What to work on
Begin at the top of the entries below and write out every line through the one containing "index mcp: (159, 116)", excluding pictures.

Data records:

------------------------------------

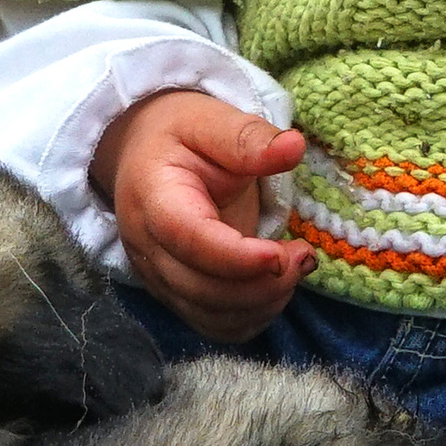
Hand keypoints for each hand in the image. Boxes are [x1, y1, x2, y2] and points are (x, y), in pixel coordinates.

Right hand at [95, 87, 312, 345]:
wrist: (140, 155)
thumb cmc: (178, 136)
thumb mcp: (209, 120)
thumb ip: (248, 137)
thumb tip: (294, 147)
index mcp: (153, 198)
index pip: (189, 241)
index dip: (238, 257)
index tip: (283, 254)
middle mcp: (148, 247)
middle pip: (202, 290)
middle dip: (261, 284)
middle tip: (304, 255)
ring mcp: (158, 277)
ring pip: (211, 316)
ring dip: (263, 302)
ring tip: (296, 265)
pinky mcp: (176, 294)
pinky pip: (215, 325)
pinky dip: (253, 316)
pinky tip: (276, 286)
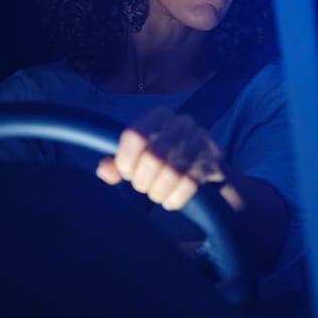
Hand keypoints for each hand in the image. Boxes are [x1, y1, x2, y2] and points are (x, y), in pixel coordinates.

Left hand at [95, 106, 225, 209]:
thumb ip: (118, 163)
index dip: (126, 160)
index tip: (126, 173)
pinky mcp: (212, 162)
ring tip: (155, 194)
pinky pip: (188, 184)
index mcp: (159, 116)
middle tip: (142, 186)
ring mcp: (201, 141)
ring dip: (158, 191)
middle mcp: (182, 123)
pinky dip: (174, 199)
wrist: (207, 167)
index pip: (135, 136)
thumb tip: (104, 172)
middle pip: (153, 157)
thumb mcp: (139, 156)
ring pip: (172, 172)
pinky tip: (170, 200)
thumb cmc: (165, 159)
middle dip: (142, 180)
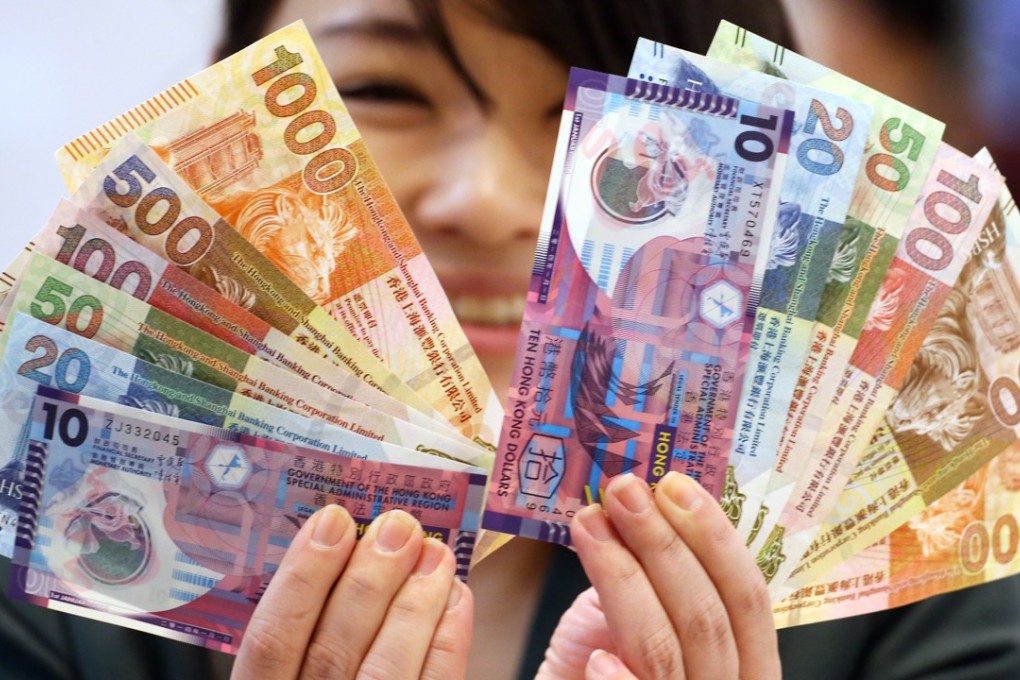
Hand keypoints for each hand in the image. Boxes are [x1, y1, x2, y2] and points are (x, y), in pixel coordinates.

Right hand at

------------------------------------

Response to the task
Hand keypoints for each hand in the image. Boxes are [x1, y1, x2, y2] and points are (x, y), in pixel coordinates.

Right hand at [95, 87, 312, 345]:
wrist: (140, 155)
thumb cmc: (178, 136)
thumb mcp: (209, 120)
thumb ip: (248, 137)
thumb tip: (294, 147)
index mcp: (153, 198)
index pip: (189, 241)
index dip: (238, 257)
index tip: (283, 254)
middle mcp: (148, 247)
middle pip: (202, 290)
middle dip: (261, 284)
middle tip: (304, 255)
ring mcp: (158, 277)
ring pip: (211, 316)
ring dip: (263, 302)
ring tip: (296, 265)
pinky mcp: (176, 294)
pinky pip: (215, 325)
pinky dip: (253, 316)
pinky tip: (276, 286)
Hand keypoints for each hand in the image. Boxes are [x1, y1, x2, y2] and points are (x, y), in pixel coordinates.

Left hand at [95, 106, 225, 209]:
thumb ip: (118, 163)
index dip: (126, 160)
index tip: (126, 173)
pinky mcp: (212, 162)
ring tip: (155, 194)
pinky pip: (188, 184)
index mcp: (159, 116)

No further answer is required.